◆ Problem details ◆
Exactly the lines from the one with "waste basket: present" through the end of the records below are to be output, the first and last included, and no others.
-.-.-
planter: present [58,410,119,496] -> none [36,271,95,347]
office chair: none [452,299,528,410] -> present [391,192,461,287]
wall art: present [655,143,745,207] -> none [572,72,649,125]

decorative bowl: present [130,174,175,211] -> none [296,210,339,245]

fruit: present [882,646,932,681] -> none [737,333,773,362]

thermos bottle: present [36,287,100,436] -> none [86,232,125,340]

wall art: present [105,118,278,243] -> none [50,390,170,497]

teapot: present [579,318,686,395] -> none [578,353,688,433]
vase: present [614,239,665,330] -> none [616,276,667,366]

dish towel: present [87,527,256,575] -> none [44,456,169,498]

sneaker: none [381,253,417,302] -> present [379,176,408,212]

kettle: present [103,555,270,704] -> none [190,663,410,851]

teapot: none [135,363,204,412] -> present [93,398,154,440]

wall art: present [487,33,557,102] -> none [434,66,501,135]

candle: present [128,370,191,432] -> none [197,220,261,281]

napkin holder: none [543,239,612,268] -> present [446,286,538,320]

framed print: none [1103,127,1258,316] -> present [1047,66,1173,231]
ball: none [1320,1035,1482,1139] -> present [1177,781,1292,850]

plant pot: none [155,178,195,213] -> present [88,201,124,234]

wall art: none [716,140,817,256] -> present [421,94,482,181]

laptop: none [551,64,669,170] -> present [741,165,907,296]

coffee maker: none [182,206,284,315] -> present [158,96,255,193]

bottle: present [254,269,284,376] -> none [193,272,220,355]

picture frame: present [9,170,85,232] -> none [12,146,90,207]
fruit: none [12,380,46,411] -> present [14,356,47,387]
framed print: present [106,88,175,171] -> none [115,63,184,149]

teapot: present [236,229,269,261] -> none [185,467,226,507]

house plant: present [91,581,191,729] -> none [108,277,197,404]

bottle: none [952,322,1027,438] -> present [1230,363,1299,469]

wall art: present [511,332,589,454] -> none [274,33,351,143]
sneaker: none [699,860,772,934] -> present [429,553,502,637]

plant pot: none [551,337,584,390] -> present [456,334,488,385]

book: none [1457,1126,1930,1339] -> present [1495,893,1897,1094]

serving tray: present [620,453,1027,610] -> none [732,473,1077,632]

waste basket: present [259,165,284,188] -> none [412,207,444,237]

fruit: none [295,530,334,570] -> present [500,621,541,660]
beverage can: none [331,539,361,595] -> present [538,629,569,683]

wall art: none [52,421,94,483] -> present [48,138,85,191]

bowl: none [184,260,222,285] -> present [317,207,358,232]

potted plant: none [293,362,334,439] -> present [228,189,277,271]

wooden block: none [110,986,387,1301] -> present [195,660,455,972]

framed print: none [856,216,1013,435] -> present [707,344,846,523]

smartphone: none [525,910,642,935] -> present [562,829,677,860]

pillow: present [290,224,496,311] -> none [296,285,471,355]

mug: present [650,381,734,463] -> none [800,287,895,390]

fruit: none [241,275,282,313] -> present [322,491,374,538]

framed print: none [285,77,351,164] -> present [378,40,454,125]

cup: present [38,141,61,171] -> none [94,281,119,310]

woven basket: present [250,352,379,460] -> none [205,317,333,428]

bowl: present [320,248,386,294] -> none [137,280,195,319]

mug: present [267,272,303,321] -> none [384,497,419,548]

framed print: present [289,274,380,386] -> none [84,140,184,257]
-.-.-
◆ Expected answer ◆
waste basket: present [259,165,284,188] -> none [412,207,444,237]

fruit: none [295,530,334,570] -> present [500,621,541,660]
beverage can: none [331,539,361,595] -> present [538,629,569,683]

wall art: none [52,421,94,483] -> present [48,138,85,191]

bowl: none [184,260,222,285] -> present [317,207,358,232]

potted plant: none [293,362,334,439] -> present [228,189,277,271]

wooden block: none [110,986,387,1301] -> present [195,660,455,972]

framed print: none [856,216,1013,435] -> present [707,344,846,523]

smartphone: none [525,910,642,935] -> present [562,829,677,860]

pillow: present [290,224,496,311] -> none [296,285,471,355]

mug: present [650,381,734,463] -> none [800,287,895,390]

fruit: none [241,275,282,313] -> present [322,491,374,538]

framed print: none [285,77,351,164] -> present [378,40,454,125]

cup: present [38,141,61,171] -> none [94,281,119,310]

woven basket: present [250,352,379,460] -> none [205,317,333,428]

bowl: present [320,248,386,294] -> none [137,280,195,319]

mug: present [267,272,303,321] -> none [384,497,419,548]

framed print: present [289,274,380,386] -> none [84,140,184,257]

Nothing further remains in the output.